- **OBJECTIVES**
#1 According to the biography of Pádraigín Ní Uallacháin, which press published her book A Hidden Ulster?
#2 From the biography of Pádraigín Ní Uallacháin, write out the passage between "Pádraigín attended St" and "for RTÉ Radio.", inclusive.
#3 Continue the biography of Pádraigín Ní Uallacháin from the point where it stops.

- **EXCERPTED PASSAGE**
.....

Pádraigín Máire Ní Uallacháin () is an Irish singer-songwriter, academic, and former newsreader from County Louth, Ireland.

Early life
Pádraigín Máire Ní Uallacháin was born into an Irish-speaking household in County Louth to Pádraig Ó hUallacháín and Eithne Devlin, originally from Cullyhanna, County Armagh. Her father, a teacher, writer and song collector collected older songs from the Oriel area and in Rannafast, and encouraged Pádraigín and her siblings to sing.

Pádraigín attended St Louis Secondary School, Mullaghmonaghan, County Monaghan before beginning a degree course at the University of Ulster.

Career

1976–1980: RTÉ and teaching

In August 1976, Pádraigín became a television newsreader at RTÉ, Ireland's national broadcaster. She also researched and presented numerous radio programmes in English and in Irish for RTÉ Radio.

Pádraigín left RTÉ in 1980 to become a school teacher in Athlone, County Westmeath.
She is a full-time professional musician since 1999.

1994–2004: Early recordings

In 1994, Pádraigín recorded her first full-length album with Garry Ó Briain. A Stór is a Stóirín was released on the acclaimed Gael Linn label and featured 36 songs for all ages, with an emphasis on songs suitable for primary school children.

Britain's Channel 4 commissioned music videos for a number of songs on the album, featuring dramatisations of the lyrics as well as performances from Pádraigín. The videos later became regular features on TnaG (Ireland's newly launched Irish language television channel) between 1996 and 1998. That same year, she also featured on the television programme Light, Darkness and Colour.

With the album's popularity growing, Pádraigín began the recording of her second album, again with Gael Linn. In 1995, Ní Uallacháin released An Dara Craiceann: Beanath the Surface. It featured unaccompanied sean-nós songs and songs set to music, including the works of Irish poet Nuala Ní Dhomhnaill.

Pádraigín's third album, When I Was Young, was a collaboration between Garry Ó Briain (with whom she had collaborated on her first album), and her husband, folk singer Len Graham, and was released on the Gael Linn label in 1999. Two years later, Pádraigín released fourth album, An Irish Lullaby: Suantraí, under the Shanachie label in the United States. The recording featured collaborations with Len Graham, Garry Ó Briain, Máire Breatnach, harpist Helen Davies, fiddler Nollaig Casey and Uilleann piper Ronan Browne.

2002–2010: A Hidden Ulster and new composition

The following year, Ní Uallacháin's book, A Hidden Ulster: People, songs and traditions of Oriel was published with Four Courts Press, featuring 540 pages of rare songs, their histories, biographies of authors, collectors and scribes and documentation of folk traditions in Oriel from the 17th century onwards. Television and radio programmes and series were produced, based on 'A Hidden Ulster' and featuring Ní Uallacháin on RTÉ Radio 1, TG4, RTÉ1 and on BBC radio. A Hidden Ulster was met with critical acclaim and featured in the Times Literary Supplement as a Book of the Year, and Irish Times Books of the Year list. After the book's publication in 2003, Pádraigín was awarded Gradam Shean-Nós Cois Life in 2003 for her contribution to the Irish song tradition, and became the first traditional artist to be awarded a Major Arts Award from the Arts Council of Northern Ireland.

.....

- **LISTING**
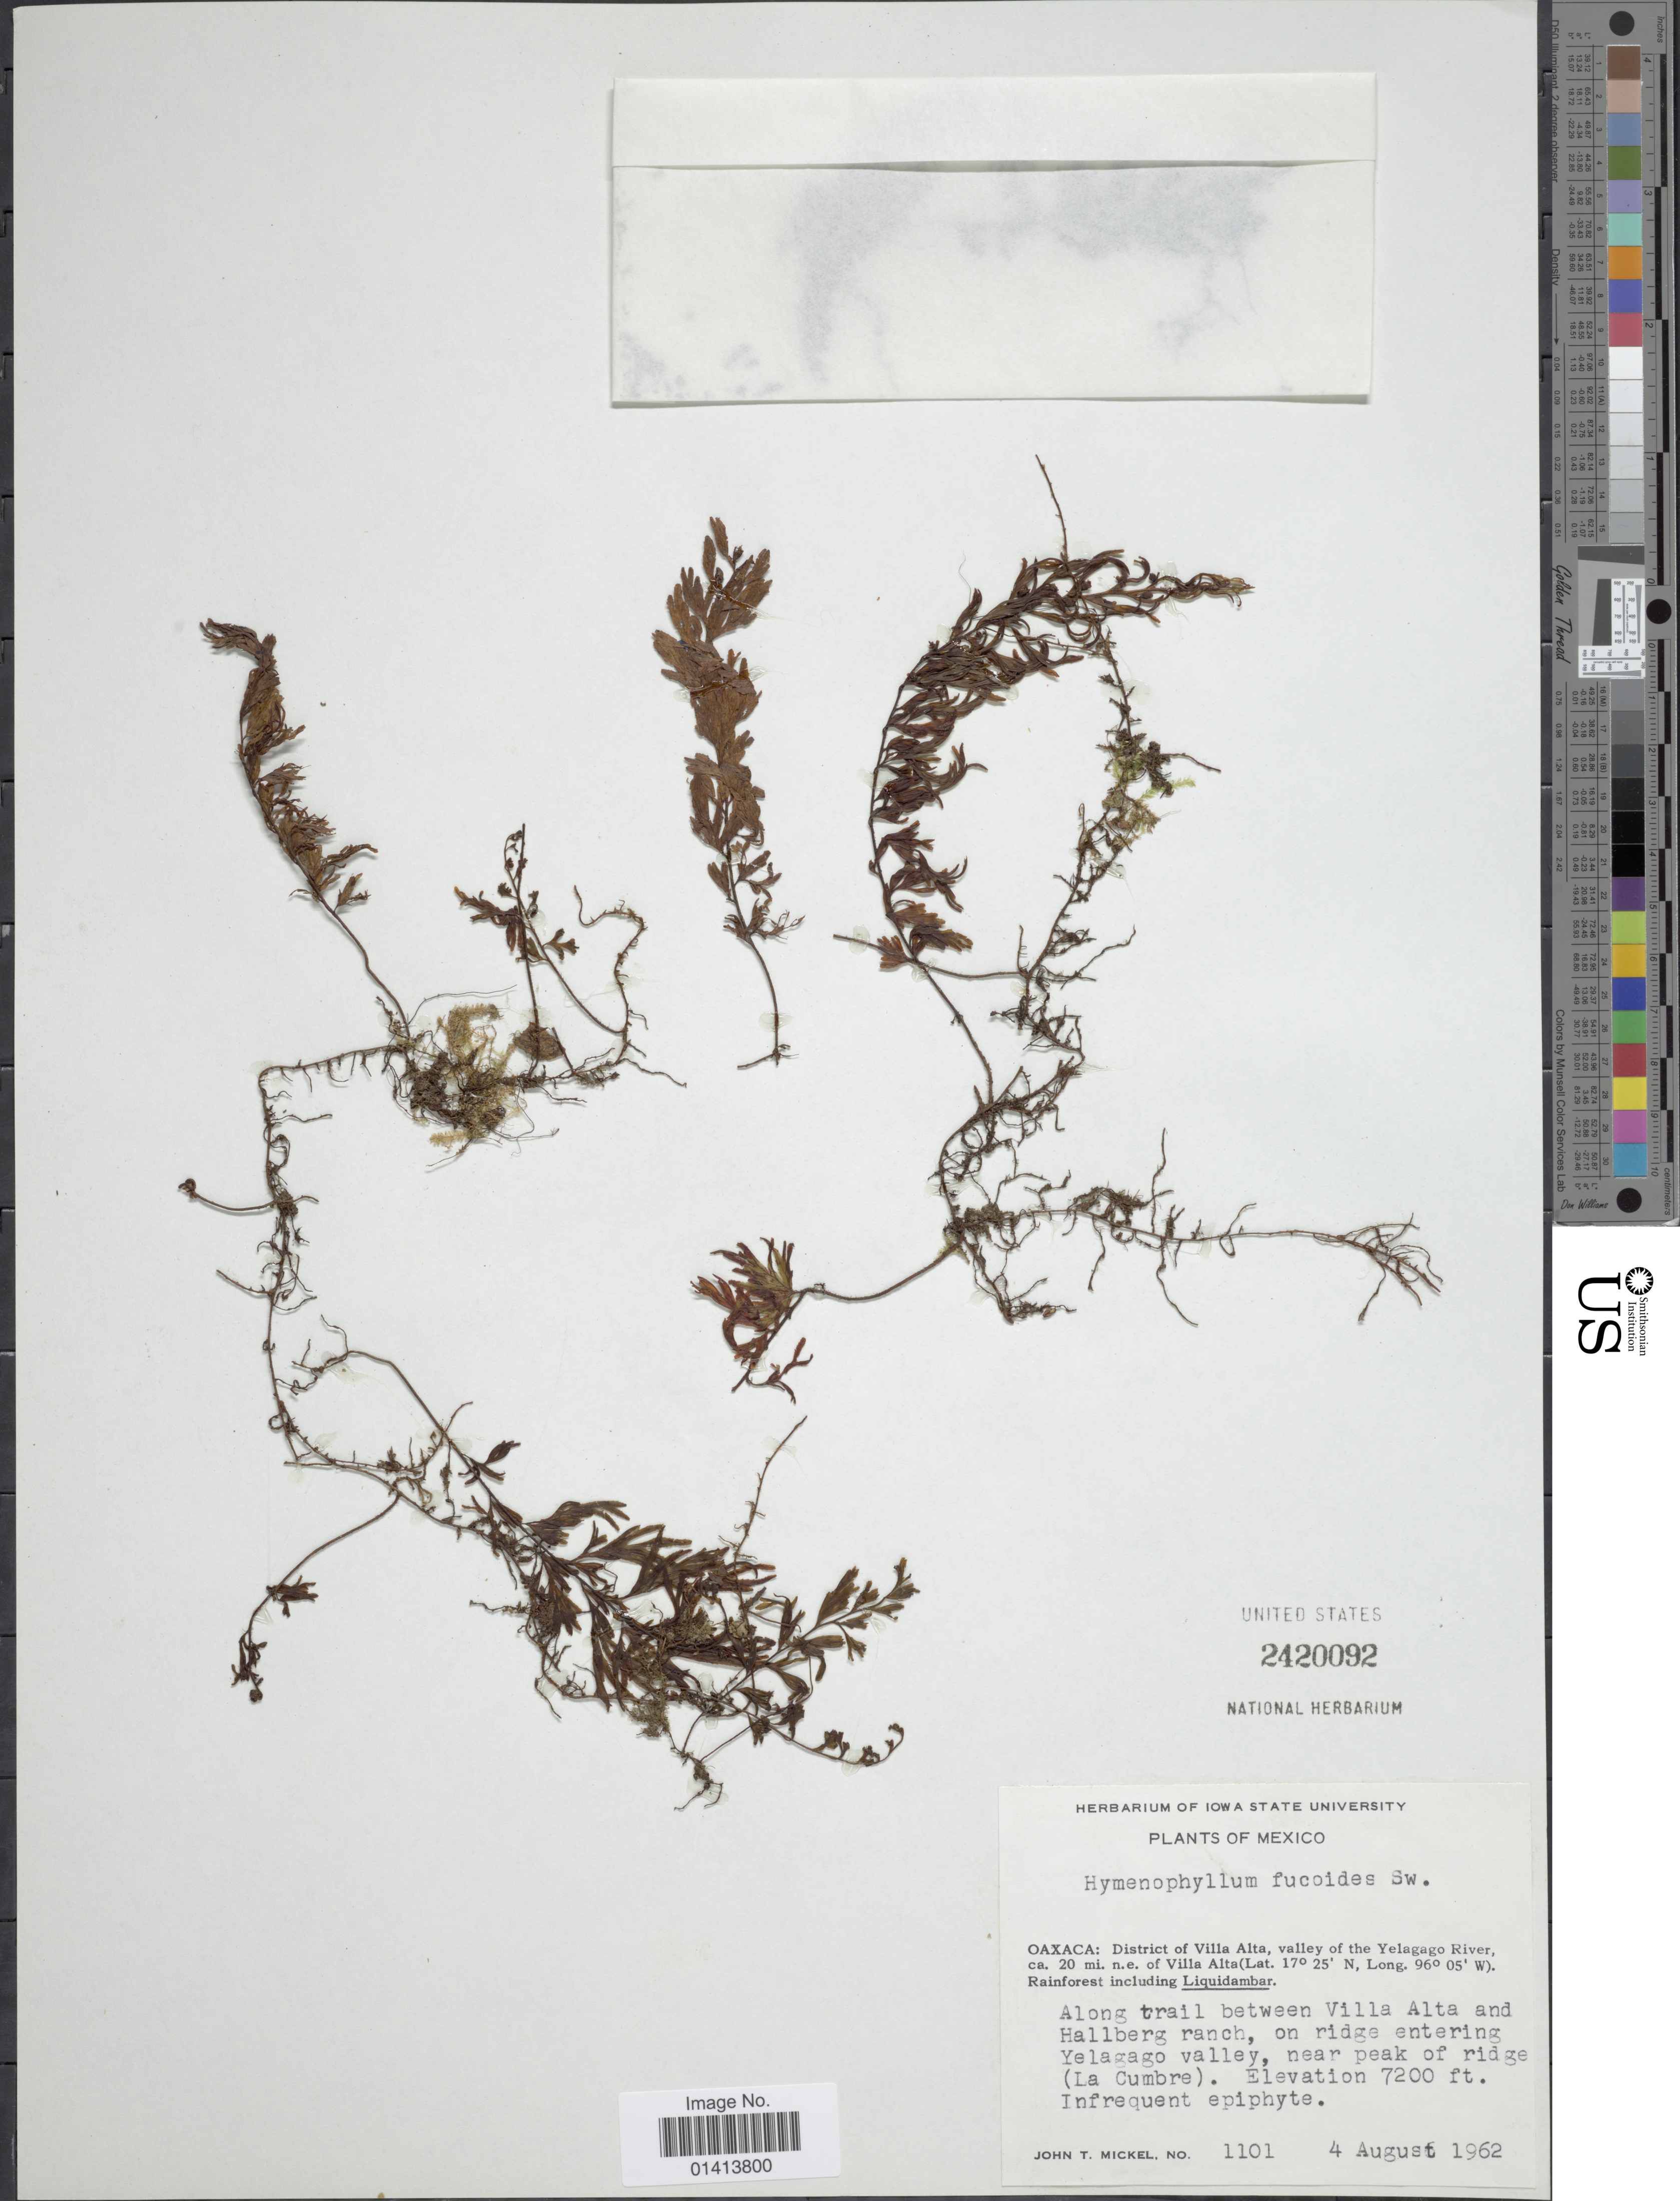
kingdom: Plantae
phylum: Tracheophyta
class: Polypodiopsida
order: Hymenophyllales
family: Hymenophyllaceae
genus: Hymenophyllum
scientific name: Hymenophyllum fucoides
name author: (Sw.) Sw.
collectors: J. T. Mickel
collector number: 1101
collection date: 1962-08-04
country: Mexico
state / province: Oaxaca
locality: District of Villa Alta, valley of the Yelagago River, ca 20 mi n.e of Villa Alta, Along trail between Villa Alta and Hallberg ranch, on ridge entering Yelagago valley, from peak of ridge (La Cumbre)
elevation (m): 2195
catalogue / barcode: US 2420092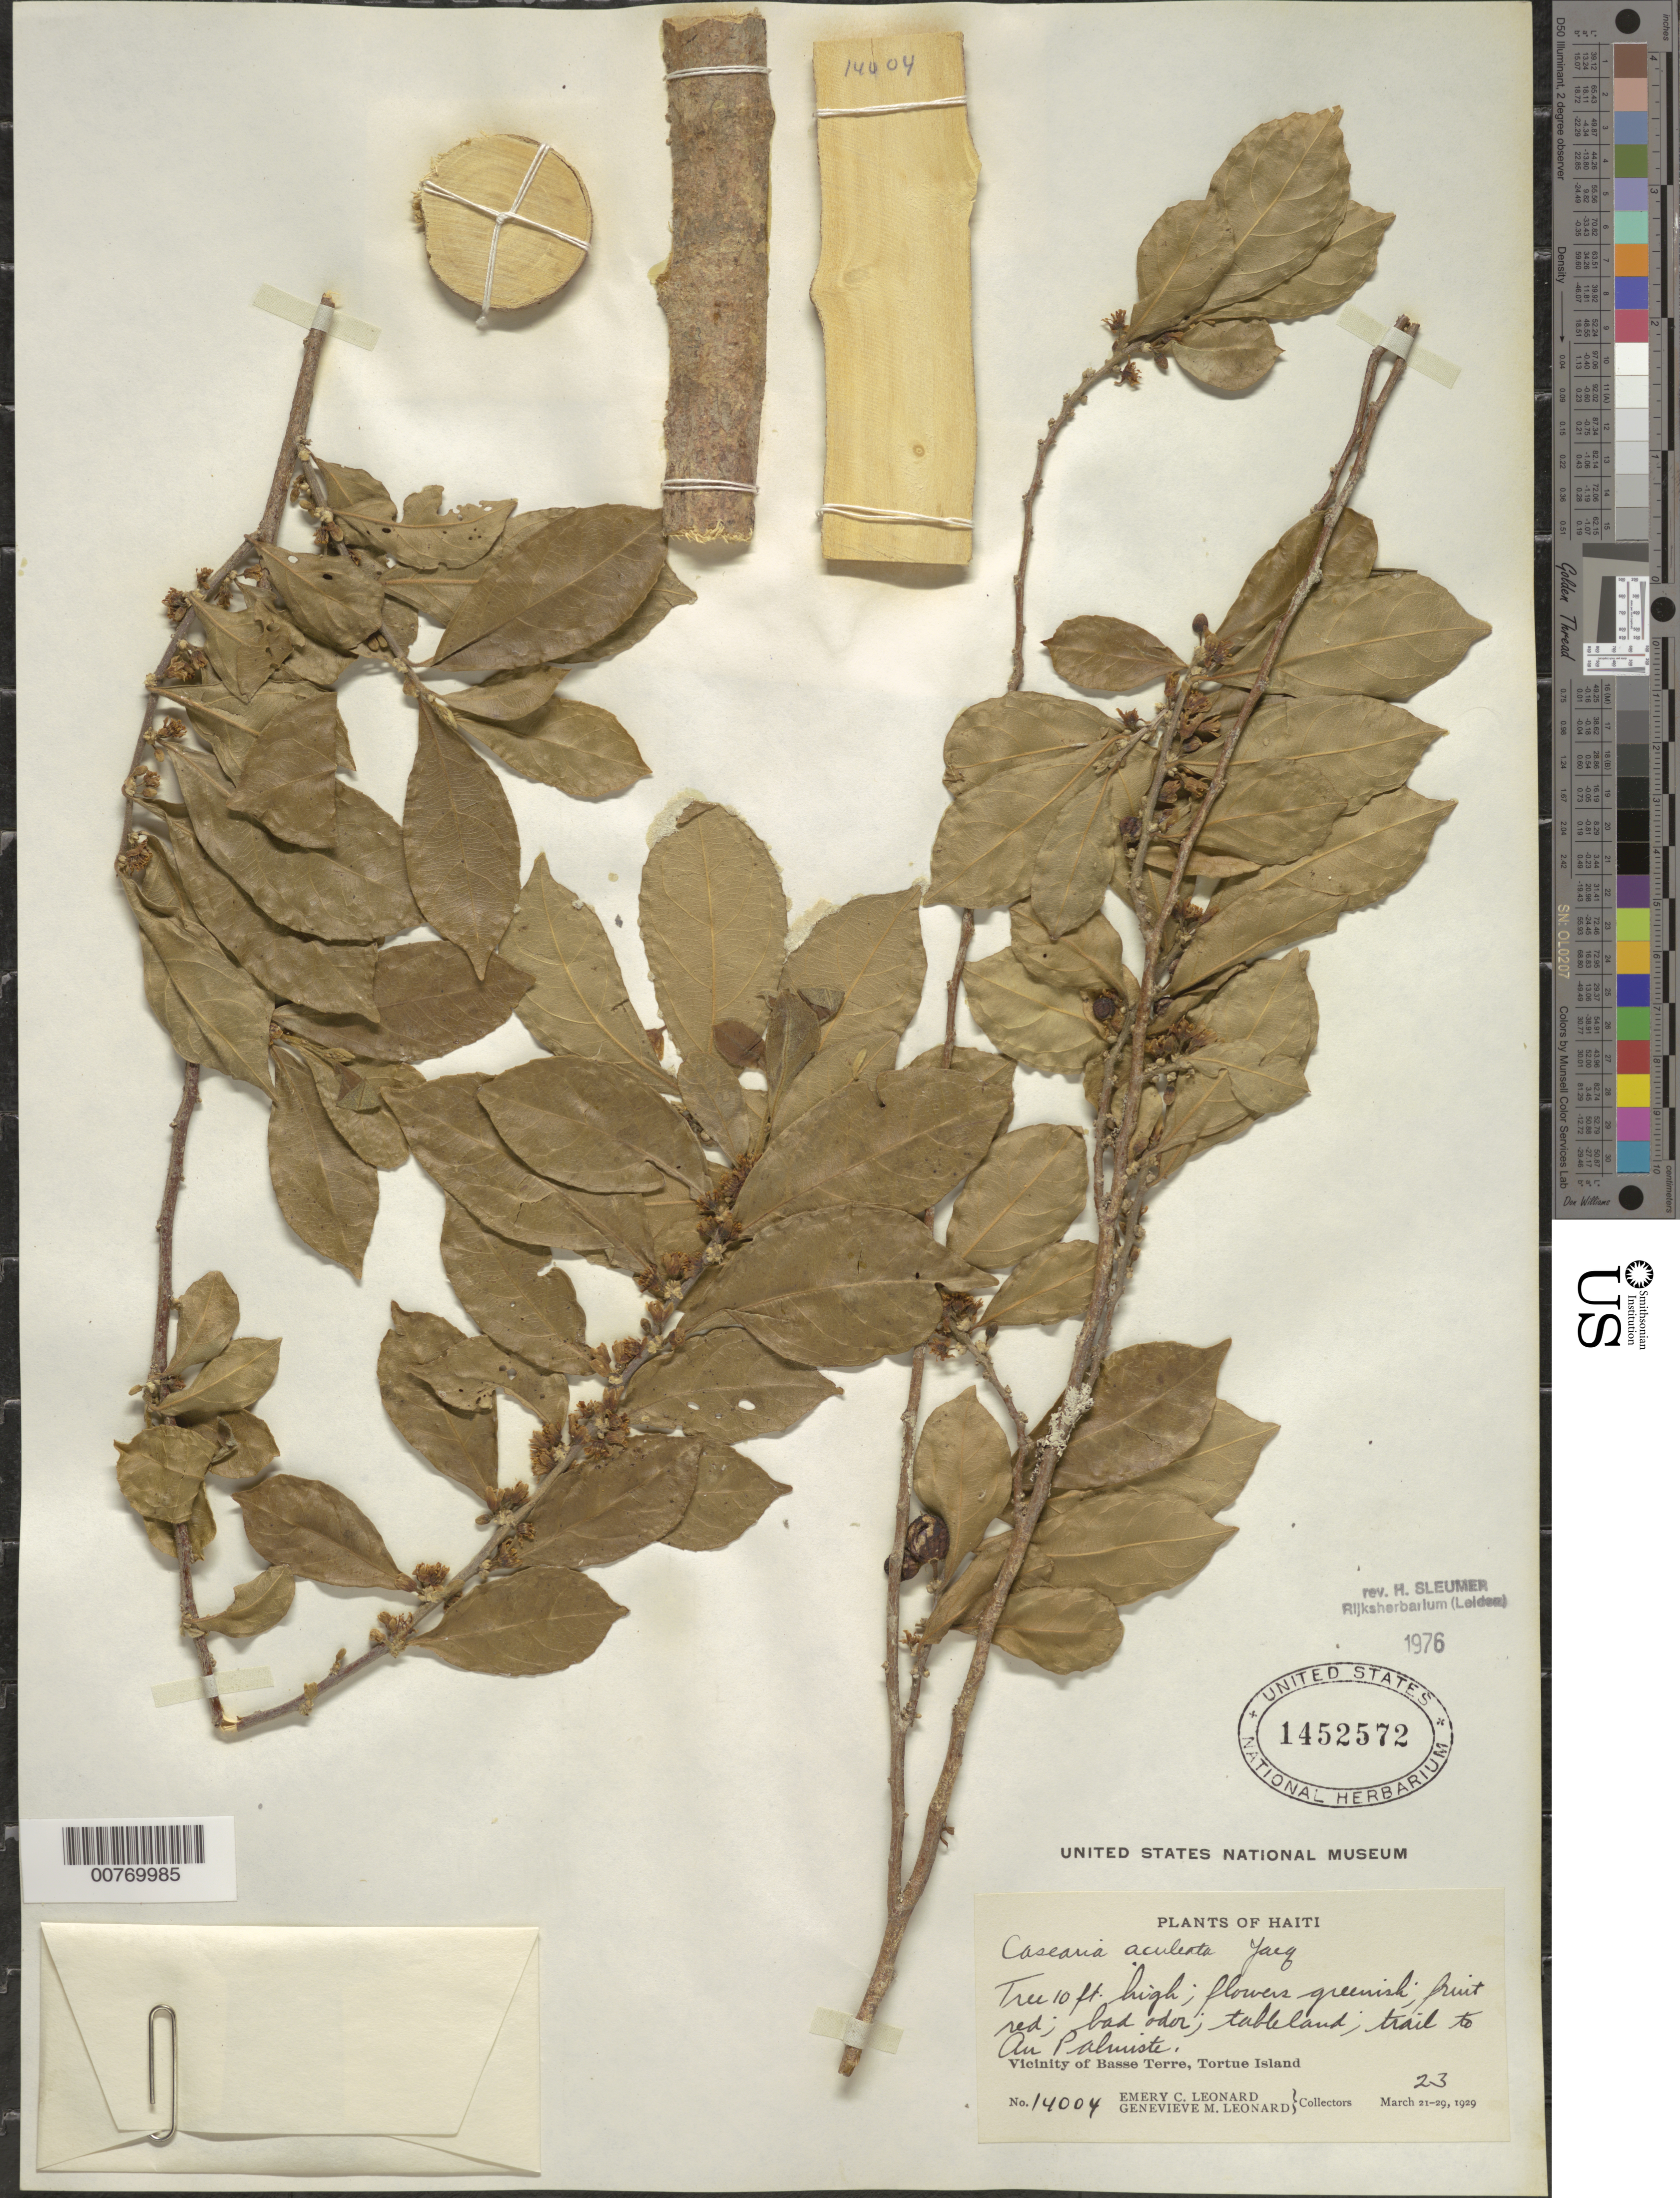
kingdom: Plantae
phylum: Tracheophyta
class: Magnoliopsida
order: Malpighiales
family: Salicaceae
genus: Casearia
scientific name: Casearia aculeata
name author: Jacq.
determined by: Sleumer, H. O.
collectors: E. C. Leonard & G. M. Leonard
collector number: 14004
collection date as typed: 23 Mar 1929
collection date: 1929-03-23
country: Haiti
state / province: Nord-Óuest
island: Île de la Tortue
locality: Vicinity of Basse Terre, Tortue Island.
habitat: Tableland, trail to Au Palmiste.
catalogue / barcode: US 1452572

.....

- **RESULTS OF THE EXERCISE**
#1 Four Courts Press

#2
Pádraigín attended St Louis Secondary School, Mullaghmonaghan, County Monaghan before beginning a degree course at the University of Ulster.

Career

1976–1980: RTÉ and teaching

In August 1976, Pádraigín became a television newsreader at RTÉ, Ireland's national broadcaster. She also researched and presented numerous radio programmes in English and in Irish for RTÉ Radio.

#3
In 2005, A Hidden Ulster was shortlisted for the 2005 Michaelis-Jena Ratcliff Prize in Folklore and Folklife. That same year, Pádraigín was named Traditional Singer in Residence at the Seamus Heaney Centre for Poetry at Queen's University Belfast.

In 2002, Ní Uallacháin released An Dealg Óir: The Golden Thorn. The track-list consisted mainly of songs from southeast Ulster, Oriel in particular. At the time, Pádraigín was studying the traditions, songs and people of the area. The album was again released on the Gael Linn label and features influential Irish musicians and singers, including Steve Cooney, Liam O'Flynn, Liam Ó Maonlaí and Máire Breatnach. Pádraigín appeared on The Highland Sessions on BBC Two/RTÉ One and performed Éalaigh Liom / Elope with Me from the album with harper Mary Ann Kennedy and programme creators Steve Cooney and Allan Macdonald.

Pádraigín released her sixth album, Áilleacht: Beauty in 2005. It is a collection of newly written and composed songs in Irish. Áilleacht garnered enthusiastic reviews and praise from both press and academics, with poet Louis de Paor stating:

Pádraigín performed songs from the album on BBC NI and RTÉ, alongside other performers to celebrate the publication of An Leabhar Mór: The Great Book of Gaelic, which was launched in Ireland and Scotland over a period of months in the countries' various cities. Pádraigín also contributed a song to the album that accompanied the book.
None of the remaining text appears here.